Pencegahan Terorisme: Antara Represi dan Akomodasi

201 kali dibaca

Terhitung sejak terbukanya kran kebebasan yang merupakan ilham dari reformasi serta tragedi runtuhnya gedung World Trade Center (WTC) pada tahun 2001, membuat isu mengenai terorisme muncul lagi pada permukaan.

Sejatinya, pada masa awal kemerdekaan, terdapat gerakan yang condong mengarah pada tindak terorisme. Darul Islam/Tentara Islam Indonesia (DI/TII) yang dipimpin Kartosuwiryo adalah salah satunya. DI/TII berupaya untuk mendirikan Negara Islam Indonesia (NII) yang didasari pada perjanjian Renville mengenai wilayah Jawa Barat yang diakui oleh Belanda (Zulfahri, 2020).

Advertisements

Secara lebih mendalam, Yudi Zulfahri dalam bukunya yang berjudul Bayang-bayang Terorisme Potret Genealogi dan Ideologi Terorisme di Indonesia” (2020) menyuguhkan analisa menarik seputar gerakan terlarang ini.

Sebut saja, peristiwa Komando Jihad, gerakan DI di Jateng, lahirnya Jama’ah Islamiyah, kelompok Al-Qaeda Indonesia, fenomena ISIS dan simpantisannya di Indonesia, hingga lahirnya JAD. Juga, tentang peta ideologi pelaku terorisme itu sendiri di Indonesia.

Tak kalah menarik, Yudi Zulfahri juga menyinggung mengenai strategi menanggulangi terorisme di Indonesia. Memang, secara a priori, tindak terorisme memiliki dampak yang begitu mendalam, baik secara langsung maupun tidak langsung. Dari berjatuhannya korban, polarisasi sosial dan penurunan investasi dan pariwisata merupakan segelintir dampak gerakan terorisme.

Dengan mengutip Mantan Kepala BNPT, Saud Usman Nasution, Yudi Zulfahri menjelaskan bahwa strategi untuk menanggulangi terorisme di Indonesia dilakukan dengan dua cara yakni pendekatan kekuatan (hard approach) dan pendekatan lunak (soft approach) (Zulfahri, 2020:172).

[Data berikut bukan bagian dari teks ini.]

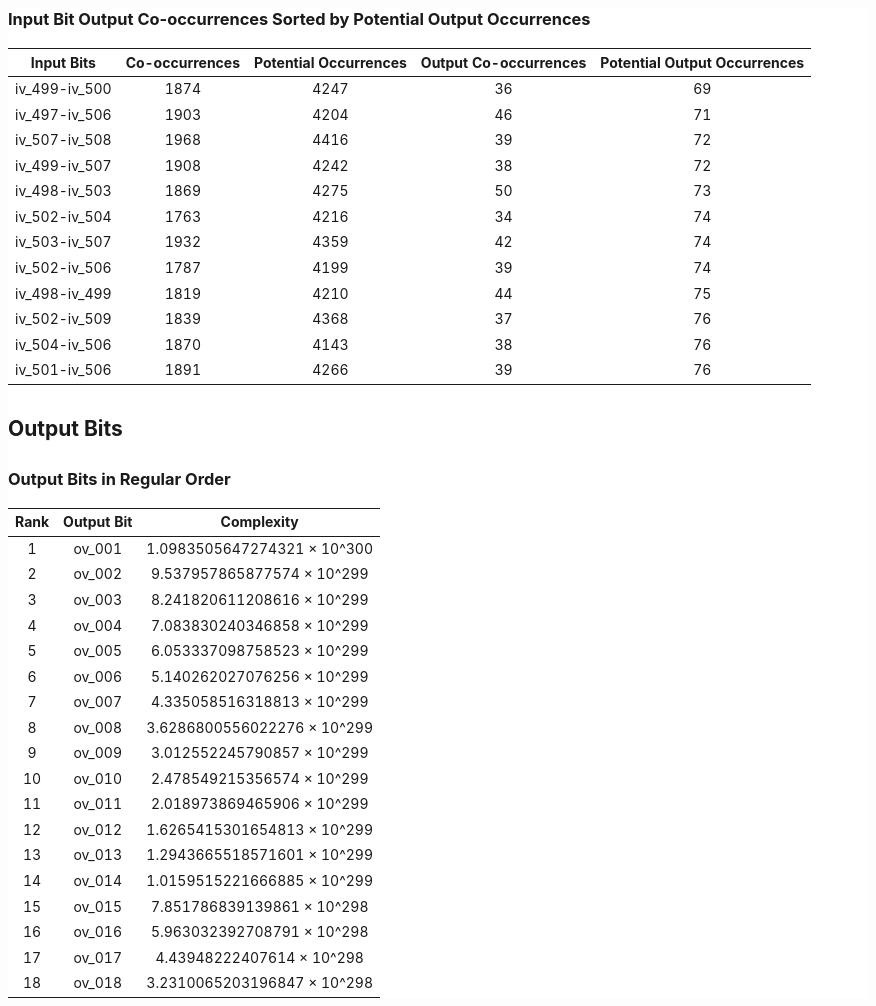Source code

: ### Input Bit Output Co-occurrences Sorted by Potential Output Occurrences

| Input Bits | Co-occurrences | Potential Occurrences | Output Co-occurrences | Potential Output Occurrences |
|:----------:|:--------------:|:---------------------:|:---------------------:|:----------------------------:|
| iv_499-iv_500 | 1874 | 4247 | 36 | 69 |
| iv_497-iv_506 | 1903 | 4204 | 46 | 71 |
| iv_507-iv_508 | 1968 | 4416 | 39 | 72 |
| iv_499-iv_507 | 1908 | 4242 | 38 | 72 |
| iv_498-iv_503 | 1869 | 4275 | 50 | 73 |
| iv_502-iv_504 | 1763 | 4216 | 34 | 74 |
| iv_503-iv_507 | 1932 | 4359 | 42 | 74 |
| iv_502-iv_506 | 1787 | 4199 | 39 | 74 |
| iv_498-iv_499 | 1819 | 4210 | 44 | 75 |
| iv_502-iv_509 | 1839 | 4368 | 37 | 76 |
| iv_504-iv_506 | 1870 | 4143 | 38 | 76 |
| iv_501-iv_506 | 1891 | 4266 | 39 | 76 |

## Output Bits

### Output Bits in Regular Order

| Rank | Output Bit | Complexity |
|:----:|:----------:|:----------:|
| 1 | ov_001 | 1.0983505647274321 × 10^300 |
| 2 | ov_002 | 9.537957865877574 × 10^299 |
| 3 | ov_003 | 8.241820611208616 × 10^299 |
| 4 | ov_004 | 7.083830240346858 × 10^299 |
| 5 | ov_005 | 6.053337098758523 × 10^299 |
| 6 | ov_006 | 5.140262027076256 × 10^299 |
| 7 | ov_007 | 4.335058516318813 × 10^299 |
| 8 | ov_008 | 3.6286800556022276 × 10^299 |
| 9 | ov_009 | 3.012552245790857 × 10^299 |
| 10 | ov_010 | 2.478549215356574 × 10^299 |
| 11 | ov_011 | 2.018973869465906 × 10^299 |
| 12 | ov_012 | 1.6265415301654813 × 10^299 |
| 13 | ov_013 | 1.2943665518571601 × 10^299 |
| 14 | ov_014 | 1.0159515221666885 × 10^299 |
| 15 | ov_015 | 7.851786839139861 × 10^298 |
| 16 | ov_016 | 5.963032392708791 × 10^298 |
| 17 | ov_017 | 4.43948222407614 × 10^298 |
| 18 | ov_018 | 3.2310065203196847 × 10^298 |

Dengan menyitir pendapat Aljunied (2011), Zulfahri menyebut bahwa pendekatan kekuatan melibatkan penggunaan fisik untuk mencegah rencana destruktif para teroris layaknya melakukan aksi pengeboman. Upaya ini dilakukan oleh aparat keamanan yang cenderung bersifat jangka pendek dan tentunya harus memerhatikan prinsip-prinsip HAM dan asas praduga tidak bersalah (Zulfahri, 2020:172).

Dalam hal penahanan pun dilakukan secara lebih khusus dibanding pelaku-pelaku kasus kejahatan lainnya. Para pemimpin, ideolog, dan provokator aksi terorisme dipisahkan dengan sel tahanan lainnya. Pasalnya, jika mereka dijadikan satu dengan tahanan lainnya ditakutkan akan melakukan kaderisasi di dalam tahanan. Sedangkan pengikut ditempatkan secara bersama-sama dengan pengikut lainnya (Zulfahri, 2020:174).